“Let us pray ‘with’ and not only ‘for’ the martyrs” by Fr. John for The Texas Catholic.
One of my favorite musicians, Audrey Assad, once suggested we should be praying “with” the martyrs and not just “for” them. In this way, she introduced a very beautiful song, “Even Unto Death,” which was inspired by the execution of 21 Coptic Christians in Libya in February, 2015. She says she wrote it “to adopt the prayers of the martyrs” and so make them her own. The need to adopt their prayers is an ancient insight, and explains why Christians cultivated so passionately a memory of the martyrs — and especially their way of praying. Just think about how careful Luke the Evangelist was to record the final prayer of St. Stephen before he was stoned to death in the Acts of the Apostles (Acts 7:54-60).
The courage of the martyrs is awesome, and their witness is encouraging; but it is really the interior movement of their hearts as they prepare to go to death for the sake of faithful love that brings us to cherish them. I was reminded of this recently as I read the book, “Abducted in Iraq” by Saad Sirop Hanna, a memoir about the young Iraqi priest who spent about a month in captivity under terrorists in 2006. During his captivity, he was frequently beaten and threatened with death unless he converted to Islam.

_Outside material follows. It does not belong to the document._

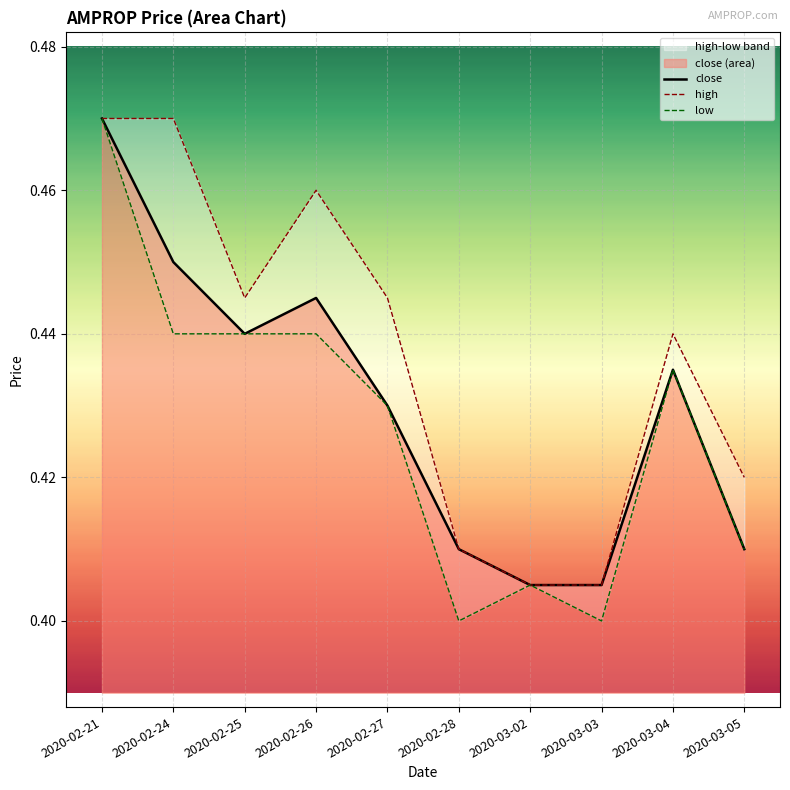

What is the difference between the maximum and minimum values in the close series?

0.1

Thankfully, he was eventually released. In a chapter titled “Beyond Survival,” Hanna relates the thoughts he had at a critical moment in his captivity. It was the moment he surpassed “that most basic instinct of all living things — survival.”

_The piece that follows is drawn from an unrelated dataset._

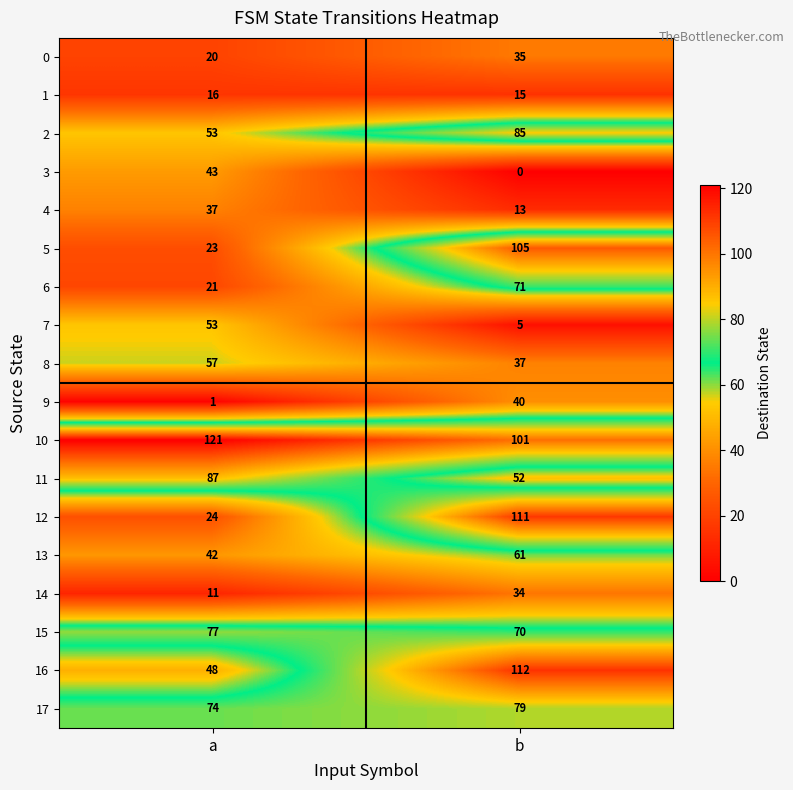

What value does the 5 series have at a?

23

In that moment he found an unconquerable confidence despite the life-threatening situation in which he stood. The prospect of death had brought him a priceless treasure — courageous contact with reality. Only there can we meet God.
“We live in a world filled with distractions. With petty wants passing themselves off as needs, and fleeting joys masquerading as fulfillment. If there is a gift to be found in the close proximity of death, then it is surely perspective. […] You cannot but ask, who could I have been in this world? And who was I truly? With regret, I stared at the many failures of my life, at the times when I could have done more but chose not to. The people I could have helped but, for whatever unworthy reason, chose not to. The sick, the poor, the lonely. Through the blindfold, I watched a projector play my memories, and found myself too often quick to judge. At times too ready to exclude, too unwilling to understand, too slow to forgive. For me, and for those who believe as I do, the purpose of life is to find a oneness with God. There lies true happiness. And yet the quest for happiness can never be a selfish endeavor, for being one with God means to dwell in the collective and not the singular. Not to believe in heaven, and perform the necessary acts to reach it, but to believe in love and in living a life in accordance with that purpose. […] The shadow of death purifies this belief. It blows away the dust of the unimportant, and though it is neither a controversial nor a novel thought to say that love is the ultimate measure of a life well lived, to stand beside your scales and to weigh the acts of ‘I did’ against the ones of ‘I should have done’ is to learn once and for all that the measure of life is meaning.”
When we pray with the martyrs, we have a chance to enter into their perspective. We wake up from the daze of daily life and see clearly that “only one thing” is necessary (Lk 10:42), union with God, and in him the preservation of all that is worth preserving — love. We learn to detach from every false absolute — all our “petty wants passing themselves off as needs, and fleeting joys masquerading as fulfillment” — and thereby find strength to give ourselves away in love. I believe this vision grants the martyrs an unconquerable peace as they face a violent end. Nothing need stop our own hearts from moving with theirs. We too can wake up, lose our lives in love, and so one day find ourselves preserved into eternity.